The fall of Sears Holdings Corp. (NASDAQ: SHLD) is on the verge of becoming a no-win scenario. Nothing that the company tries seems to work. Its guidance was so bad that we even pointed out that if Sears managed to become cool again somehow, then it might mean that being cool is not cool anymore. Now we have one of the few analysts that covers Sears out with very cautious comments.
Credit Suisse maintained its Underperform rating. What stands out the most is its price target of $20 for the stock. Sears closed at $36.71 on Friday, so this is a prediction of even more carnage yet to come. The firm’s Gary Balter believes that this situation is getting serious, with fewer and fewer options available to Eddie Lampert and his team.

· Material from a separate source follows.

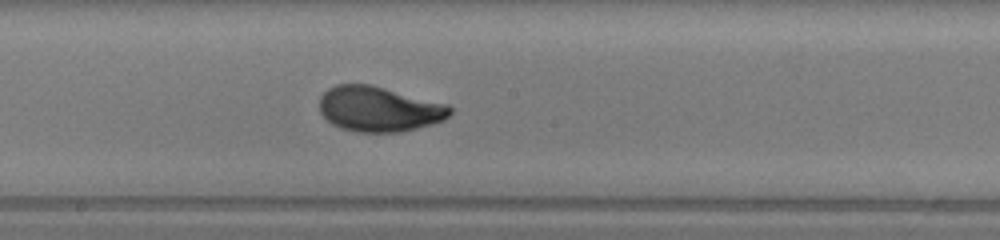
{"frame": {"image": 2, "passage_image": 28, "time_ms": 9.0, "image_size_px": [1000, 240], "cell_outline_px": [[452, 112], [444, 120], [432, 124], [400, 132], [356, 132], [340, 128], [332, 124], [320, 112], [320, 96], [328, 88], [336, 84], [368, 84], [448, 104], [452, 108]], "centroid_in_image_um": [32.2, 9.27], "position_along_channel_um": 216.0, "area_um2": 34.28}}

Balter pointed out that earnings continue to shock on the downside, with each quarter seemingly worse than the previous one. He said that Sears has turned its operations into a $1.2 billion negative cash flow story in 2013. Balter even pointed out that Sears passes off its good locations and its profitable segments, while losing market share to stronger retailers in its core franchises.
Balter’s fear is that “the hope of this disaster turning around becomes remote.” Credit Suisse has now lowered its estimates as follows (new EPS versus prior EPS target at the firm):
- 2013: -$8.25 vs. -$6.05
- 2014: -$6.84 vs. -$4.78
- 2015: -$4.94 vs. -$4.72
What is ironic in the report is that what protects Sears from vendors shutting them down is the company’s large size. The current dilemma is that as long as Sears still pays the bills, the vendors will take the risk of shipping products to them.
Things could get even worse than the $20 target. Gary Balter said in the report, “The bulls on the stock continue to point to the underlying assets, but by continuing to operate, Sears is reducing that value now by nearly an astonishing $10 to $14 a share per year.”
The company’s reducing inventory and selling off assets just leads to a spiral of lower results. Sears Canada is believed to be challenged. In the United States, management is taking profitable chunks of the operations away and refusing to invest in store infrastructure, leading to significant market share losses.
Sears now trades at $36.60, and the new 52-week range after last week’s disaster is $35.50 to $67.50. Another hard figure to imagine is that Sears is now worth only about $3.9 billion in market cap.
To the next hedge fund guru who wants to run a floundering retail empire, STICK TO THE HEDGE FUND BUSINESS!